Your instructions —
From the data below, copy exactly the lines that lie between the one holding "right hip: (145, 225)" and the one holding "left front paw: (224, 187)", including both, and nothing more.

(Pose estimation data)
- - - -
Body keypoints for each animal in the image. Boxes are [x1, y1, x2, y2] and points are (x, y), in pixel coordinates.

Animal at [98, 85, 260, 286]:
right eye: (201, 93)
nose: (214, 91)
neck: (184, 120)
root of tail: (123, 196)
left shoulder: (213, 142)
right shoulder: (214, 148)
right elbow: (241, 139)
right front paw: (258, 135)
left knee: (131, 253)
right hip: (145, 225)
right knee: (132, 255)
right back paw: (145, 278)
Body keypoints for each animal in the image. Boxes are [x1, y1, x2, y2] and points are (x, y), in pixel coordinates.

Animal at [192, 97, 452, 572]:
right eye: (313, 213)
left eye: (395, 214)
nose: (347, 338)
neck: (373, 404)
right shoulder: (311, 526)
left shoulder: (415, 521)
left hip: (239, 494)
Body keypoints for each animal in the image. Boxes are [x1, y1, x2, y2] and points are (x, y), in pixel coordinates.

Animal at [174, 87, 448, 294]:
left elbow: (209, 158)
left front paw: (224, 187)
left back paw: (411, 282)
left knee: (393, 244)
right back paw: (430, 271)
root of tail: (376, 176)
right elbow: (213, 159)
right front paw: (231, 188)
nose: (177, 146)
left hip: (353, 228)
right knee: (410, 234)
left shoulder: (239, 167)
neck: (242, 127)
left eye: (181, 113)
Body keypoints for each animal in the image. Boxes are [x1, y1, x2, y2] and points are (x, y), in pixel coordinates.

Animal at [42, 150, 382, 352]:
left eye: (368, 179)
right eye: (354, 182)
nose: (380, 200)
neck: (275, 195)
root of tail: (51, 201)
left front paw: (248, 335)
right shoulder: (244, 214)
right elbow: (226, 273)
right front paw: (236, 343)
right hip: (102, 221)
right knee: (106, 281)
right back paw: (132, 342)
- - - -
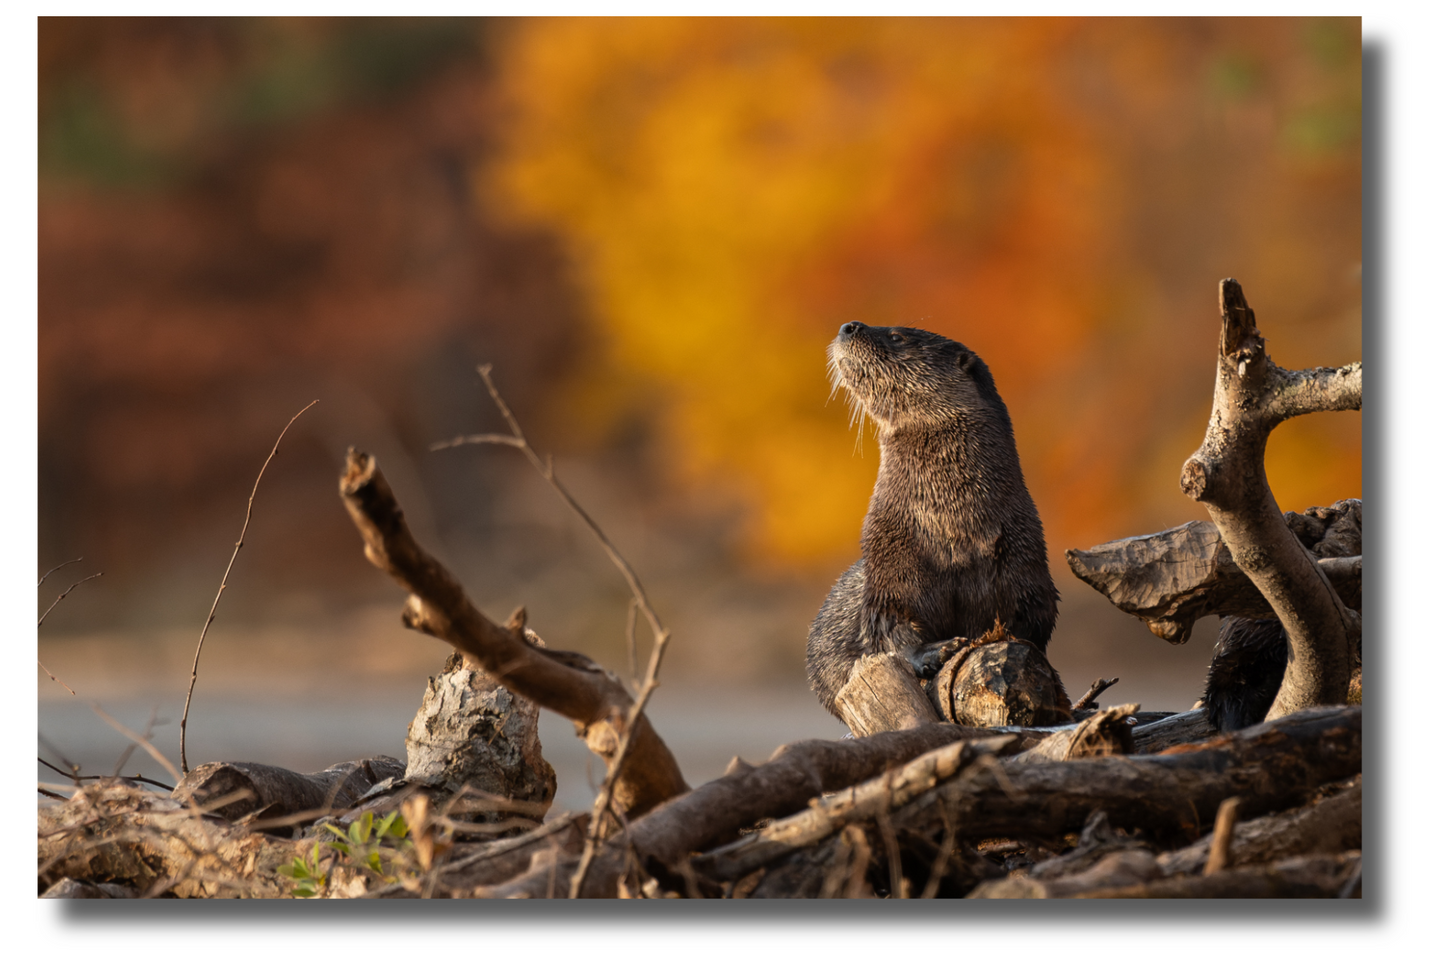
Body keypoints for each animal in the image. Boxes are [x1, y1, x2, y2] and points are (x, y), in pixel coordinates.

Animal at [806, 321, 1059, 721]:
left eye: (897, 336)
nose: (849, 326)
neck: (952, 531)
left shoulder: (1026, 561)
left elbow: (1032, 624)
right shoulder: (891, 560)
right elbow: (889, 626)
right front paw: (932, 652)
- - - -
Response box —
right hip: (145, 225)
right knee: (132, 255)
right back paw: (145, 278)
Body keypoints for each animal in the image. Boxes are [x1, y1, x2, y2] and points are (x, y), in pixel coordinates.

Animal at [192, 97, 452, 572]:
right eye: (313, 213)
left eye: (395, 214)
nose: (347, 338)
neck: (373, 404)
right shoulder: (311, 526)
left shoulder: (415, 521)
left hip: (239, 494)
Body keypoints for each animal in the image. Boxes are [x1, y1, x2, y2] and points are (x, y), in pixel coordinates.

Animal at [174, 87, 448, 294]:
left elbow: (209, 158)
left front paw: (224, 187)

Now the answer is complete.